С веранды доносился ленивый голос Пенелопы, радостный смех Айрин и хохот Кори.
— Ты только послушай! — сказал отец, раздуваясь от невыразимой гордости. — Эта девушка говорит за десятерых. С ней и цирка не надо. Интересно, о чем она.
— Рассказывает какую-нибудь историю, кого-нибудь представляет. Ей стоит выйти из дома, и она приносит больше рассказов, чем большинство людей привезло бы из Японии. Увидит смешного человека и обязательно что-то у него подметит, а нам уже смешно. Кажется, не побывало у нас никого, с тех пор как эта девочка научилась говорить, чтоб она не переняла чего-то; и ведь так изобразит человека, что видишь его как живого. Иной раз хочу ее остановить; но когда она в ударе, разве остановишь? Хорошо, что она помогает Айрин занимать гостей. И мне она никогда не дает унывать.
— Это так, — сказал полковник. — И культуры у нее не меньше, чем у всех этих. Верно?
— Читает она очень много, — согласилась мать. — Прямо запоем. Но нельзя же во вред здоровью. Иной раз так и отняла бы у нее книгу. Не знаю, хорошо ли девушке столько читать, особенно романы. Еще заберет себе в голову чего не надо.
— Ну, Пэн глупостей не сделает, — сказал Лэфем.
— Да, она умница. Но Айрин гораздо практичнее. Пэн часто витает в облаках — мечтательница. А Айрин — той пальца в рот не клади. Если надо что сделать, решить, так из них двоих всякий примет Айрин за старшую. Вот только по части разговоров, тут, конечно, Пэн вдвое умней.
— А теперь скажи, — произнес Лэфем, молча согласившись с последним утверждением и откидываясь на кресле, полный довольства. — Видела ты где-нибудь девушек лучше наших?
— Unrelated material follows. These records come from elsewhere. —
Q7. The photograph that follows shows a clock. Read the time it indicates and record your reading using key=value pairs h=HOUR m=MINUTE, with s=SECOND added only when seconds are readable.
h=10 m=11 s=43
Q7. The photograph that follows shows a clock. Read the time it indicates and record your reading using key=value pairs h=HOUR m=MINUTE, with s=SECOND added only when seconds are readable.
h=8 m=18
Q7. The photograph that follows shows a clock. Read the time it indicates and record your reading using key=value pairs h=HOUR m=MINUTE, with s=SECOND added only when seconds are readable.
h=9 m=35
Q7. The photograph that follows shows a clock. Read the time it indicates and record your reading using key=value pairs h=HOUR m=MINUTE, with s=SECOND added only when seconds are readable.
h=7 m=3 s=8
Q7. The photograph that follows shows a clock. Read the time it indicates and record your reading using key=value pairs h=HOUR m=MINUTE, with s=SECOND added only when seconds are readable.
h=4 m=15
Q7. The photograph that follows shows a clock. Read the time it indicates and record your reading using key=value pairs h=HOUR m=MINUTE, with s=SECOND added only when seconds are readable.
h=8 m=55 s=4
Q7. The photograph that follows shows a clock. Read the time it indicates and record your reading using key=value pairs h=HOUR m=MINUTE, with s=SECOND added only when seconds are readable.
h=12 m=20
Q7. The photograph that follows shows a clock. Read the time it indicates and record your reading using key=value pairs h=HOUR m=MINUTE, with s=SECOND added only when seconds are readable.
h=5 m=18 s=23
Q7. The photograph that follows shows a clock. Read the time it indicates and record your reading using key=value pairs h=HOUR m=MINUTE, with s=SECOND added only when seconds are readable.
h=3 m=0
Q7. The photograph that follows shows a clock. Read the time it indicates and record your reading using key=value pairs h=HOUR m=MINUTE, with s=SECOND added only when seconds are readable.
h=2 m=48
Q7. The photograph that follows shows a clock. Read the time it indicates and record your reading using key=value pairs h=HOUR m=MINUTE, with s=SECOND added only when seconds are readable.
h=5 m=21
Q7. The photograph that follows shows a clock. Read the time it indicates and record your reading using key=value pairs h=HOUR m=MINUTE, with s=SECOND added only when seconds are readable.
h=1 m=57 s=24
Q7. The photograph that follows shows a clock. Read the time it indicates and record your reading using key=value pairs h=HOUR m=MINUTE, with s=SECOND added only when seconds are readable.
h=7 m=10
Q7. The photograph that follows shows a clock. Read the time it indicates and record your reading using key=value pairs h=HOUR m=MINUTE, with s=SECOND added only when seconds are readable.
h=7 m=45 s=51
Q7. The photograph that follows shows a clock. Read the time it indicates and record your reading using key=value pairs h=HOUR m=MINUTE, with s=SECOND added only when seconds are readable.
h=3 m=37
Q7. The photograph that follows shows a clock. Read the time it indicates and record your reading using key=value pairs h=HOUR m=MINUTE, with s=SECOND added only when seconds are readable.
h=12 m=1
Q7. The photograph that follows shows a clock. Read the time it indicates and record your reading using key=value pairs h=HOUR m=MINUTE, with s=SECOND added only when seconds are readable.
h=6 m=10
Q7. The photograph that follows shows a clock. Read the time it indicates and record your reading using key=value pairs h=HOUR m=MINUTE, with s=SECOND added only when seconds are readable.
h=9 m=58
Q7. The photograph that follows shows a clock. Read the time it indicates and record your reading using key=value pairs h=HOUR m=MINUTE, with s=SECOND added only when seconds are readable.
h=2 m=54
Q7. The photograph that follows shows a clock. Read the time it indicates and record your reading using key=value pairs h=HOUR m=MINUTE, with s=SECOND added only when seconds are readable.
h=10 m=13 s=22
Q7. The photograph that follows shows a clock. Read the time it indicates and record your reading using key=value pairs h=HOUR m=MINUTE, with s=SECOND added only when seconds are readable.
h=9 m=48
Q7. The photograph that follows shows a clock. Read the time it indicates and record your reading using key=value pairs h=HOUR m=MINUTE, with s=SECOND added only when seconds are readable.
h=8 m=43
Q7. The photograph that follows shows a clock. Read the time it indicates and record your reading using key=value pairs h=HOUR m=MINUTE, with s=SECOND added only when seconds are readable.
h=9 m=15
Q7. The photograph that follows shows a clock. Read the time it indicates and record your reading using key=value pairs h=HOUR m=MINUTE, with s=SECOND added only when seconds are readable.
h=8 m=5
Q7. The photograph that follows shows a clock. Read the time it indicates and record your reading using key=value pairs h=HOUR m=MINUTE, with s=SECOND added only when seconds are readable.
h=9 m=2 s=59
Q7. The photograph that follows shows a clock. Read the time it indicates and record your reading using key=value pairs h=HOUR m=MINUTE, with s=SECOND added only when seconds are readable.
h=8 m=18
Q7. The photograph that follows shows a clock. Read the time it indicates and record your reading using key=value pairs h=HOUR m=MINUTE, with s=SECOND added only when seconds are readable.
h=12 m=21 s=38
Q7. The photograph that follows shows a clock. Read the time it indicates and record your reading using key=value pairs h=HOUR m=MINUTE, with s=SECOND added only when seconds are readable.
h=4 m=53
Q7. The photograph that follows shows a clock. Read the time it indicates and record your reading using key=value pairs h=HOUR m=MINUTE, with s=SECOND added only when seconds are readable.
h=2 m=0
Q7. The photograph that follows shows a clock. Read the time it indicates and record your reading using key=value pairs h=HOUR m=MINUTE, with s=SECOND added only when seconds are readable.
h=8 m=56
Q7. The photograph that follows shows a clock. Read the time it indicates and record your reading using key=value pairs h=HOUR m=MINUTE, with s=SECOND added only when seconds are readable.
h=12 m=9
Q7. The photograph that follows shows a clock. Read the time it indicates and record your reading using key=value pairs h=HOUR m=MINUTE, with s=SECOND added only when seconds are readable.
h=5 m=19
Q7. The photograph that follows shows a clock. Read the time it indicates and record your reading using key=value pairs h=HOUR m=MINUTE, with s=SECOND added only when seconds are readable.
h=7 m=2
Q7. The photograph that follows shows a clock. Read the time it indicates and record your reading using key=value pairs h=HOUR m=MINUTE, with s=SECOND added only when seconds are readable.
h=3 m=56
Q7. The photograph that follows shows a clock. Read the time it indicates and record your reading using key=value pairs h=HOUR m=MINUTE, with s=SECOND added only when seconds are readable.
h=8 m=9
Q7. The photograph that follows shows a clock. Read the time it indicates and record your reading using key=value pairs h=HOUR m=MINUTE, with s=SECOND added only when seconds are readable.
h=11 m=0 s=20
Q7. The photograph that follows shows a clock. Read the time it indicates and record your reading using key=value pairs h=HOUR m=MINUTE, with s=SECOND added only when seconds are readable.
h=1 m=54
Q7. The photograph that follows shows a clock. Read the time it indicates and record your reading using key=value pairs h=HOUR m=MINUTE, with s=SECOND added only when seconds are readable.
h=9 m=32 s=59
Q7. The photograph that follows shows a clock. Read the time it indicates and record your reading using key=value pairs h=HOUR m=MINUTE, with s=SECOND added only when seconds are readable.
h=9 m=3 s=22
Жена засмеялась над его гордостью:
— Свои гуси обязательно лебеди.
— Нет, ты скажи честно!
— Девушки неплохие, только ты все-таки не глупи, Сай, если можешь.
Молодежь вернулась в комнаты, и Кори сказал, что ему пора на катер. Миссис Лэфем стала уговаривать его остаться, но он был тверд и даже не позволил полковнику подвезти его к пристани; сказал, что пойдет лучше пешком. Он пошел быстро, и уже виден был в бухте катер; надо было лишь пересечь песчаную полосу влево от отелей. Иногда Кори останавливался, чем-то приятно взволнованный, и шел потом еще быстрее.
— Она прелестна! — сказал он, и ему показалось, будто он произнес это вслух. Тут он увидел, что сошел с тропы и вязнет в песке. Он вернулся на тропу и едва поспел на катер. Билетер подошел к нему с билетами, и Кори поднял к его фонарику сияющий взгляд; улыбка, видимо, долго не сходила с его лица. Один раз окружавшие его пассажиры внезапно с опаской отодвинулись, и он понял, что громко рассмеялся.